Seçim sonuçlarının ardından Başbakan Davutoğlu’nun güzel bir sözü oldu Balkonda. “Bu seçimin kaybedeni yoktur…” bu birleştirici söz erdemli bir bilincin sonucudur.
 Bu bilinç, toplumların bütünlüğü adına esas ise bireysel kişiliklerinde bütünlüğü için bir esastır. Kişiliklerin de çok büyük kısmı bilindiği üzere çocukluk devresinde oluşur ve birçoklarımız bu evredeki çocuklarımızı  sağlıklı bir şekilde yetiştiremiyoruz.
  Çocuklarımızı başka çocuklarla kıyaslamak, sağlıksız bir kişiliğin ürünüdür. Çünkü kıyaslama komplekslerimizden kaynaklıdır. Üstün olma, en üstün olma hastalığı insandaki var olabilecek birçok gizli cevheri de süpürür götürür. Oysa kişiler farklıkları ile kabullenilmeli ve saygı görmelidir.
 İyi basket atan veya resim yapan çocuğu zorlayıp matematikteki ağırlığından dolayı yok saymak veya başarılı olsa dahi çitayı hep yüksekte tutup yakınlardaki bir arkadaşıyla kıyaslayıp onu yerip küçümsemek pozitif hiçbir etki sağlamaz.  
 Kıyaslama, çocuğunuzun başarabileceğine güvenmediğinizi ima eder. Çocuğunuzu bir başkasıyla kıyasladığınızda, onun gösterdiği gayreti, hevesi, şevki hiç hesaba katmadığınızı, bütün ilginizin, elde edilecek sonuçta odaklandığını ifade etmiş olursunuz.
Sonuç odaklı bir başarı anlayışı çocuğun gücünü elinden alır, sonucu değerlendirecek olan bir dış otoritenin eline verir.
 Bireyleşmeyi yok sayan, çocuğu kendisi ve akıl ile ölçmek yerine hep bir başkası ile kıyaslayan toplumlar kaderlerini yabancı ellere ihale eden toplumlara dönüşürler.

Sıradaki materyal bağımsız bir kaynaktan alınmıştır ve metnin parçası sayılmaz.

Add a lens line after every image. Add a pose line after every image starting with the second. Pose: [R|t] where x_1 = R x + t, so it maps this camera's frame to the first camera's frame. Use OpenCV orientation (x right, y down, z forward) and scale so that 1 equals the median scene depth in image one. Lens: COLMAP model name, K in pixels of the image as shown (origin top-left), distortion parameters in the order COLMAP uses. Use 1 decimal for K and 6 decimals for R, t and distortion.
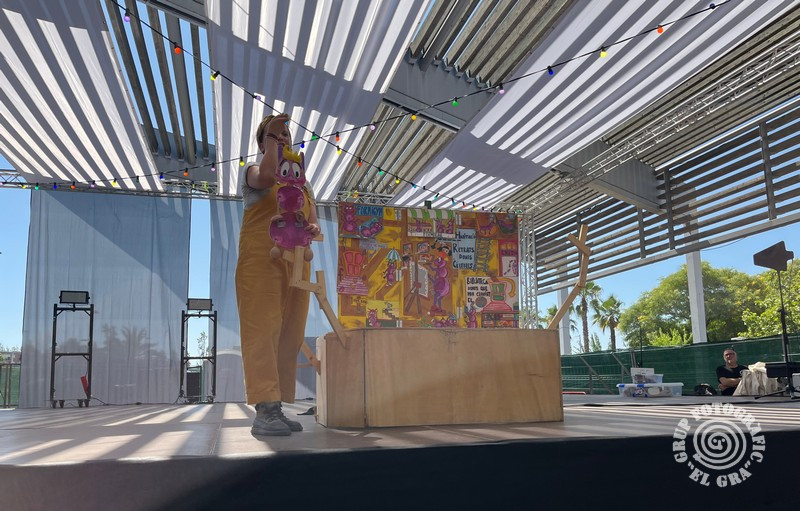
lens RADIAL K [[599.1, 0, 398.8], [0, 599.1, 300.7], [0, 0, 1]] dist [-0.000339, -0.006399]
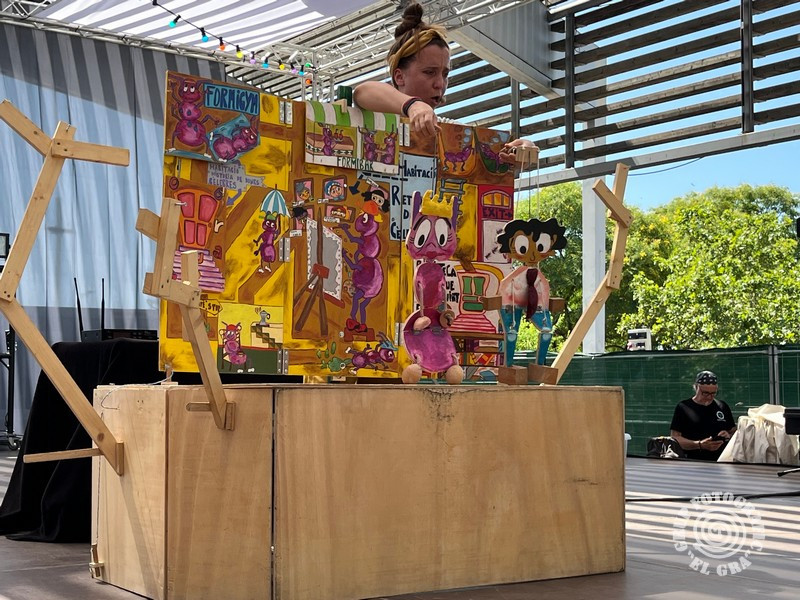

 Özgüven sahibi olmayıp fütursuzca davranan dağınık kişilikler veya tamamen kalabalıkların içindeki silik kişilikler, hepsi birikmiş sosyal aksaklıkların ürünüdür. Bu aksaklıklarla yetişen nesiller yüksek derecelerde akademik başarılar elde edip doktor, akademisyen ve öğretmen dahi olsalar etkileyecekleri muhatapları yine erdemli ve sağlıklı bireyler olamayacaklardır.